(Beginning of Supplied records)

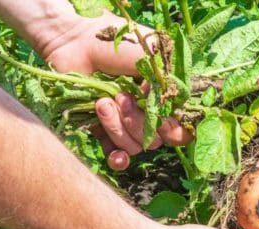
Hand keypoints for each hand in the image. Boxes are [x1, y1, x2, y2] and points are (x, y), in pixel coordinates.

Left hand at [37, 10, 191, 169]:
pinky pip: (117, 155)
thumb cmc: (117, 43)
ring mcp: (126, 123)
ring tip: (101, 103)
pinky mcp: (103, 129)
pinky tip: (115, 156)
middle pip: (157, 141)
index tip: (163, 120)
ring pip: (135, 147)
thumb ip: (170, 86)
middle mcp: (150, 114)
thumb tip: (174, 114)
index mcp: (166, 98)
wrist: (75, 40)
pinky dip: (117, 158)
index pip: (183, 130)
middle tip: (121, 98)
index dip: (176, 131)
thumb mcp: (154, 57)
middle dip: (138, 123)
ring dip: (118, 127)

(End of Supplied records)
(Beginning of Supplied records)

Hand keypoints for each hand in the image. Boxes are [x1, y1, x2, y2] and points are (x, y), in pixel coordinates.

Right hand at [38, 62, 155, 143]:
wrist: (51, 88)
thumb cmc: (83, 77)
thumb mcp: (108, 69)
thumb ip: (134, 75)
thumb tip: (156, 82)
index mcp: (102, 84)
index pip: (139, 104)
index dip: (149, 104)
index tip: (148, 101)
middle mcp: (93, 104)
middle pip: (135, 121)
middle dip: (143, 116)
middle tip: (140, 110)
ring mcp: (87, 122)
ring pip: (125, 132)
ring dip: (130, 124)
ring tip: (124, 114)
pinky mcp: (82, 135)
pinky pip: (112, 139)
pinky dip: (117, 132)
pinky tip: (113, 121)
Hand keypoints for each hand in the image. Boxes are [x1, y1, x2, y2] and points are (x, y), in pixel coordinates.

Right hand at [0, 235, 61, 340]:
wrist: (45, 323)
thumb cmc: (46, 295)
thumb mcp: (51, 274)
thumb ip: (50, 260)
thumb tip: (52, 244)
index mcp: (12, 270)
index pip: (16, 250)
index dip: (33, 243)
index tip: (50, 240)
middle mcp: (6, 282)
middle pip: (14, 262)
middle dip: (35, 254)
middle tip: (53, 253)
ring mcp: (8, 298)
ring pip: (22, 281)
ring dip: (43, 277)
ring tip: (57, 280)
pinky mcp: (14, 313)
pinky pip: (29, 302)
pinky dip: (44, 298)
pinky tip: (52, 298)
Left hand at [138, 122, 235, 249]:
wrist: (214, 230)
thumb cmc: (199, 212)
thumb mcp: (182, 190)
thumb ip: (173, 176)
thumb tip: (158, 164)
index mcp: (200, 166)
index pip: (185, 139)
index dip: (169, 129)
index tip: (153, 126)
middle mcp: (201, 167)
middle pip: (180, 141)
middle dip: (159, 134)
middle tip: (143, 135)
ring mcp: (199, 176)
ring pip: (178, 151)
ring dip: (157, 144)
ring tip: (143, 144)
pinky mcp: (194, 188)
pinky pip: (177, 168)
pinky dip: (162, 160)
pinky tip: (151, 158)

(End of Supplied records)
(Beginning of Supplied records)

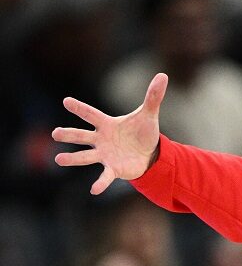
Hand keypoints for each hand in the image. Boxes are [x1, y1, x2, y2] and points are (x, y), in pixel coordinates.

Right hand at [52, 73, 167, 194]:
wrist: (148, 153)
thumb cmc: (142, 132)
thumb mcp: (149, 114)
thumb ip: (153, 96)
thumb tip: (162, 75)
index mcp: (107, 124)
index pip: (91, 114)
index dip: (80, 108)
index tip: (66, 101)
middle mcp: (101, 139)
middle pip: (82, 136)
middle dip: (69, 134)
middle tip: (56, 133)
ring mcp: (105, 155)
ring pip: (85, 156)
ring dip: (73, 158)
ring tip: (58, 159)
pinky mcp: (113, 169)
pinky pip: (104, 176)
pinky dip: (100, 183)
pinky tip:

(End of Supplied records)

### Task goal
Your answer should be the exact lines above from the one with "index mcp: (200, 166)" through the one with "pinky tip: (151, 158)", both included, and nothing besides.

### Task response
index mcp: (200, 166)
index pip: (185, 139)
index dip: (169, 129)
index tip: (153, 126)
middle mcp: (201, 167)
middle pip: (180, 141)
middle dip: (159, 134)
middle tip: (143, 135)
ring mcp: (199, 176)
ring pip: (178, 151)
ring dip: (157, 144)
ring tip: (143, 144)
pinky mcp: (194, 188)
pinky pip: (177, 168)
pinky dip: (162, 160)
pinky tip: (151, 158)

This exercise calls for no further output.